8 marzo tra le donne del carcere femminile di Kathmandu
Ci sono posti in cui la verità non puoi vederla attraverso le fotografie, ci sono posti in cui la gente è chiusa a chiave, posti che non puoi visitare liberamente e che spesso dimentichiamo. Ci sono angoli della terra in cui qualcuno non ha la forza di farsi sentire, qualcuno viene schiacciato e strizzato come una spugna. Questi tuguri, sparsi in tutto il mondo che si ergono davanti ad occhi chiusi, che urlano ad orecchie sorde, sono le carceri.

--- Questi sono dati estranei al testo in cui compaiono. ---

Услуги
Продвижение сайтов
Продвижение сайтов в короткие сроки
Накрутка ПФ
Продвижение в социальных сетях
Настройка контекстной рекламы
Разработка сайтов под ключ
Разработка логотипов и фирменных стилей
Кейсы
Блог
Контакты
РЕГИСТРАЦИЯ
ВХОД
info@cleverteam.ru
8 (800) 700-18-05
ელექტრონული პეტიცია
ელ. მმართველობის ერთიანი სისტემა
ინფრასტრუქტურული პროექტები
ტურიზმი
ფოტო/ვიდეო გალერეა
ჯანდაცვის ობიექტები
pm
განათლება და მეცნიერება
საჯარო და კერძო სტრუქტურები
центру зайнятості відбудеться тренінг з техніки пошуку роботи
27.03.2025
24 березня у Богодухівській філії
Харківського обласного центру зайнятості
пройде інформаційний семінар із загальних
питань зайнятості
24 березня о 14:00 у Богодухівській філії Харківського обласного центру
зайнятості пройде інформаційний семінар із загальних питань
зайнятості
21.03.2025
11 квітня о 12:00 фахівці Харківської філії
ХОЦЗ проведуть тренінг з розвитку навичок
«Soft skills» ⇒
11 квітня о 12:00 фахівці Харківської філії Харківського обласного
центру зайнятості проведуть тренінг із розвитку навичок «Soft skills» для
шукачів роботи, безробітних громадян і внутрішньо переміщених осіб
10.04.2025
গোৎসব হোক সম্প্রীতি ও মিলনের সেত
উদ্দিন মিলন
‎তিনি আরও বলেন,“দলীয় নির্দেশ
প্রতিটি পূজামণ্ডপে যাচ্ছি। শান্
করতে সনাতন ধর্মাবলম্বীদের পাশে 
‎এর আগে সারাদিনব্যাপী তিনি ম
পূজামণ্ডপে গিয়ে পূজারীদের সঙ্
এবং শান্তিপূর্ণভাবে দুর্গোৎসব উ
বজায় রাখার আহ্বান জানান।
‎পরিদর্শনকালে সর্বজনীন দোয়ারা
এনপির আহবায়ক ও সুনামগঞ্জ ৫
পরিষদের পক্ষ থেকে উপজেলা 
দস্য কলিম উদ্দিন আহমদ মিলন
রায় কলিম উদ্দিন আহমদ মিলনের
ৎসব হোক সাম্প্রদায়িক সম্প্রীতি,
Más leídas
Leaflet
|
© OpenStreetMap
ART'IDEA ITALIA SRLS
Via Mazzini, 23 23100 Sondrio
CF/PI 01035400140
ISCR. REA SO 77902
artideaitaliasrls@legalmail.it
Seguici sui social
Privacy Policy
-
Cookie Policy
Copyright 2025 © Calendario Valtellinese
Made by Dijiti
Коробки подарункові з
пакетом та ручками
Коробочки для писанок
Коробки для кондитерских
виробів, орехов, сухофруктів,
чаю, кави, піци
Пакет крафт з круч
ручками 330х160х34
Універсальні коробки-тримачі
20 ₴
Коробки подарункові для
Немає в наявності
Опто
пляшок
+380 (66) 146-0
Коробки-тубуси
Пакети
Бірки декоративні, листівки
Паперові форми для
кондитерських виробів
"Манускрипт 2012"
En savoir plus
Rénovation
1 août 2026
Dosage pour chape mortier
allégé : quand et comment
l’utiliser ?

Mi trovo a Kathmandù per assistere a un progetto all’interno del carcere femminile della capitale nepalese. Dopo due giorni di burocrazie e permessi speciali, dopo le varie perquisizioni e trafile all’ingresso riesco ad entrare all’interno dell’ala femminile. Gli sguardi di queste 325 ragazze sono tutti rivolti ai visitatori, alieni venuti dallo spazio, mi chiedo da quanto non vedano stranieri avventurarsi in quest’ angolo così nascosto del mondo. Sono tutte nel cortile centrale, indaffarate, c’è chi srotola fili di cotone per farne candele, chi lavora all’uncinetto, chi lava i vestiti e chi i capelli. Questa piccola comunità tutta al femminile sembrerebbe anche umanamente accettabile se non fosse circondata da mura alte dieci metri, filo spinato e secondini con gli anfibi e il mitra sotto il braccio.
Attraverso le varie aree, insieme ai ragazzi di “Associazione Asoka” e “Solidarietà in Cammino”, due associazioni Onlus di Ledro (Trento) e Brescia che sostengono un progetto all’interno del carcere. Siamo concentrati sulle varie attività quando inizio ad accorgermi dei bambini in carcere, sono circa dodici, ma vederli all’interno di queste mura fa venire un brivido gelato lungo la schiena. Come si può crescere in un posto così? Che visione avranno del mondo questi bambini? E quando usciranno cosa ne sarà di loro? Sono milioni le domande che appaiono nella mente quando un bimbo di due anni ti stringe la mano e ti sorride in mezzo al degrado più totale.
Continua la visita e la domanda che fa gelare il sangue è “Ma quali reati hanno commesso queste donne?”. La risposta è secca, scontata e, per il direttore, quasi normale: “Droga“. Ci spiega che spesso a queste donne vengono affidati i pacchi da trasportare, spesso ignare della merce che trasportano, spesso pagate meno di un dollaro per la consegna, spesso vengono ritrovate in casa con la droga del marito; a queste donne le pene inflitte vanno dai dieci fino ai diciassette anni. Poi continua a spiegarci il direttore che alcune sono dentro perchè hanno ucciso o tentato di uccidere il marito, spesso ubriacone molto più spesso violento o violentatore.
In questo 8 marzo dedicato alla donna credo che una dedica debba essere fatta a queste donne, nascoste, dimenticate.
In questo 8 marzo diamo voce a queste donne, deboli, violentate, spesso incolpevolmente private di uno dei più grandi diritti, la libertà.
In questo 8 marzo diamo voce ai loro figli, con loro doppiamente vittime in questo gioco sadico.
A tutte le donne, tanti auguri per la vostra giornata e non dimenticate queste donne, almeno voi non fatelo.